Que Mme X... invoque les 22 embauches au sein de la société BRASSERIE LORRAINE, en s'appuyant sur la décision de l'inspecteur du travail en date du 13 avril 2010. Qu'il résulte des pièces du dossier, notamment de la ladite décision et de la lettre de l'employeur datée du 22 avril 2010 adressée à M. Z..., salarié protégé (document no9 de l'appelante) que la société BRASSERIE LORRAINE a eu recours à 19 recrutements en contrats précaires depuis le 29 novembre 2009, soit antérieurement au licenciement de Mme X... et à 3 embauches en contrats à durée indéterminée pour des postes de directeur financier, responsable qualité/ brassage/ cuverie et de coordinateur des achats et des stocks.
Qu'aucun poste, même à titre précaire, n'était disponible au sein de la société mère au 28 décembre 2010 et les postes susvisés ne correspondaient pas aux aptitudes professionnelles de Mme X.... Qu'en effet, l'employeur, s'il a une obligation d'adaptation, ne saurait être tenu d'assurer une formation initiale qui fait défaut à la salariée.
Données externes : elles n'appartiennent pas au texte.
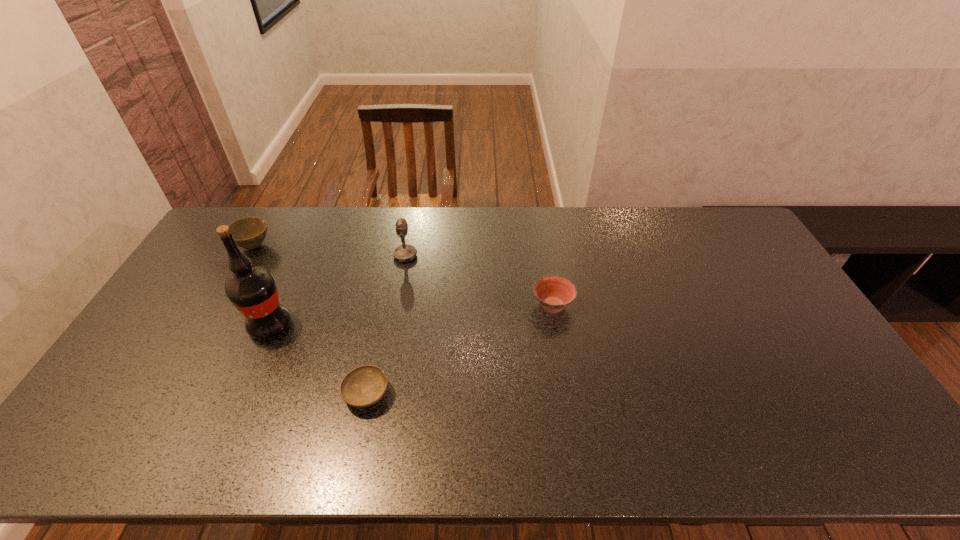
Image resolution: width=960 pixels, height=540 pixels. Identify the location of vacant space that's between the shortest object and the microphone. click(x=386, y=325).

The image size is (960, 540). In order to click on object that is the third closest one to the shortest bowl in this screenshot , I will do `click(406, 253)`.

Select which object is the third closest to the wine bottle. Please provide its 2D coordinates. Your answer should be formatted as a tuple, i.e. [(x, y)], where the tuple contains the x and y coordinates of a point satisfying the conditions above.

[(406, 253)]

Point out which bowl is positioned as the second nearest to the microphone. Please provide its 2D coordinates. Your answer should be formatted as a tuple, i.e. [(x, y)], where the tuple contains the x and y coordinates of a point satisfying the conditions above.

[(249, 233)]

Select which bowl appears as the third closest to the wine bottle. Please provide its 2D coordinates. Your answer should be formatted as a tuple, i.e. [(x, y)], where the tuple contains the x and y coordinates of a point satisfying the conditions above.

[(554, 293)]

Locate an element on the screen. free spot that satisfies the following two spatial constraints: 1. on the front-facing side of the microphone; 2. on the right side of the rightmost bowl is located at coordinates (396, 305).

At what (x,y) coordinates should I click in order to perform the action: click on vacant space that satisfies the following two spatial constraints: 1. on the back side of the wine bottle; 2. on the left side of the second tallest bowl. Please return your answer as a coordinate pair (x, y). The width and height of the screenshot is (960, 540). Looking at the image, I should click on (278, 305).

You are a GUI agent. You are given a task and a screenshot of the screen. Output one action in this format:
    pyautogui.click(x=<x>, y=<y>)
    Task: Click on the free space that satisfies the following two spatial constraints: 1. on the front-facing side of the second tallest bowl; 2. on the right side of the fourth shortest object
    The width and height of the screenshot is (960, 540).
    Given the screenshot: What is the action you would take?
    pyautogui.click(x=396, y=305)

Where is `vacant space that satisfies the following two spatial constraints: 1. on the front-facing side of the microphone; 2. on the front side of the tallest object`? Image resolution: width=960 pixels, height=540 pixels. vacant space that satisfies the following two spatial constraints: 1. on the front-facing side of the microphone; 2. on the front side of the tallest object is located at coordinates (393, 325).

Locate an element on the screen. This screenshot has width=960, height=540. free point that satisfies the following two spatial constraints: 1. on the front-facing side of the second shortest object; 2. on the right side of the fourth shortest object is located at coordinates (396, 305).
Qu'en l'espèce, Mme X..., femme de ménage, était inapte à occuper les postes susvisés lesquels correspondaient à des postes de cadres ou d'agent de maîtrise pour lesquels même une formation complémentaire se serait avérée insuffisante.
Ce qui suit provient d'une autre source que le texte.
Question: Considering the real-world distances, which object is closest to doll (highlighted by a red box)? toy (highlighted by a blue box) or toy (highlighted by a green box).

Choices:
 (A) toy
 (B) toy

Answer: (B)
Que compte tenu de l'éloignement géographique de la société mère située en Martinique, leur organisation et le lieu de leur exploitation ne permettaient pas d'effectuer une permutation du personnel, d'autant que tous les salariés de la société BRALOR avaient été licenciés.
Qu'en conséquence, des recherches de reclassement en interne ont bien été effectuées par l'employeur, ainsi que l'a constaté l'inspecteur du travail dans ses décisions des 19 janvier et 9 février 2011 produites au dossier (documents no 21 et 22 de Maître Y...). Qu'en conséquence, le liquidateur a satisfait à son obligation de recherche à ce niveau, contrairement à ce qu'a dit et jugé le premier juge.
Que par ailleurs, l'employeur justifie avoir également tenté des solutions de reclassement en externe, en adressant avant le licenciement de l'intimée, différents courriers aux entreprises du même secteur d'activité sur le département de la Guadeloupe (cf courriers du 22 décembre 2010 aux sociétés KRONEMBOURG ANTILLES GUYANE, SODIPA, KITRAD, SN SOPALI), en mettant en place un plan d'actions de formation coordonnées avec AGEFOS PME GUADELOUPE, et en proposant à Mme X... dans le cadre d'une convention de reclassement personnalisé, un projet de formation de reclassement avec le Pôle emploi, convention à laquelle Mme X... a refusé d'adhérer.
Qu'en conséquence, l'employeur représenté par son liquidateur, a recherché les possibilités de reclassement ouvertes à Mme X..., tant en interne qu'en externe et dès lors, n'a pas manqué à son obligation de reclassement compte tenu en outre des moyens dont il disposait et du délai de quinze jours dont il disposait.
Que le licenciement économique de Mme X... étant fondé, le jugement déféré sera infirmé en ce qu'il a dit ledit licenciement dénué de cause réelle et sérieuse et fixé la créance d'indemnité à ce titre sur la procédure collective de l'employeur.
Que Mme X... sera déboutée de sa demande d'indemnisation découlant de son licenciement.
Que compte tenu de la situation respective des parties, il n'y a pas lieu à application des dispositions de l'article 700 du code de procédure civile et les dépens seront supportés par Mme X..., qui succombe en ses prétentions.
Par ces motifs,
La cour, statuant publiquement, par arrêt contradictoire et en dernier ressort,
Infirme le jugement déféré,
Dit que le licenciement de Mme Marie-Antoinette X... repose sur une cause réelle et sérieuse,
Déboute Mme X... de toutes ses demandes.
Dit n'y avoir lieu à application de l'article 700 du code de procédure civile.
Dit que les entiers dépens tant de première instance que d'appel sont à la charge de Mme X....
Déboute les parties de toute conclusion plus ample ou contraire.